Könnte mir bitte jemand helfen?


Gruß Markus K.


----------



## Leola13 (19. Juli 2010)

Hai,



EuropaChat hat gesagt.:


> hier möchte ich die Grafiken rausholen .... möchte es in HTML umwandeln



Das habe ich nicht verstanden ?

Möchtest du aus der PSD Datei die Grafik(en) als Hintergrund für eine Homepage oder möchtest du von Photoshop eine Html Datei erstellen lassen ?

Ciao Stefan


----------



## EuropaChat (19. Juli 2010)

Falls möglich, aus der PSD Datei eine HTML Datei draus machen.

Falls es nicht möglich ist, die Grafiken aus der PSD Datei entnehmen und irgendwie in HTML zusammenbasteln.


 gruß Markus.


----------



## Martin Schaefer (19. Juli 2010)

Die Zauberworte heißen "slicen" und "Für Web und Geräte speichern".

Gruß
martin


----------



## EuropaChat (19. Juli 2010)

Ist es dann eine HTML Datei?


----------



## ComFreek (19. Juli 2010)

Ich habe kein Photoshop, aber fürs "Web" speichern, müsste heißen, dass eine (M)HTML-Datei erzeugt wird.


----------



## möp (20. Juli 2010)

Die HTML-Datei ist nur ein Gerüst., in dem die Bilder verlinkt sind.

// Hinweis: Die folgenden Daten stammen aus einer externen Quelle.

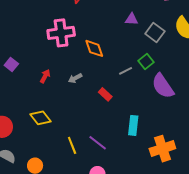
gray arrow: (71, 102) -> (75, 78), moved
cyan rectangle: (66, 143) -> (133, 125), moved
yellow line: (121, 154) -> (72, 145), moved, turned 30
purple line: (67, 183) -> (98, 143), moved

Du schneidest deinen Header mit dem Slice-Werkzeug (K) klein, wie Martin es bereits gesagt hat und speicherst dann über Datei -> Für Web und Geräte speichern.
Dort kannst du das Format und die Komprimierung bestimmen.
Beim Speichern dann auf "HTML und Bilder" klicken. Dann bekommst du das was du willst. -> Denk ich, hoff ich.

mfg
möp


----------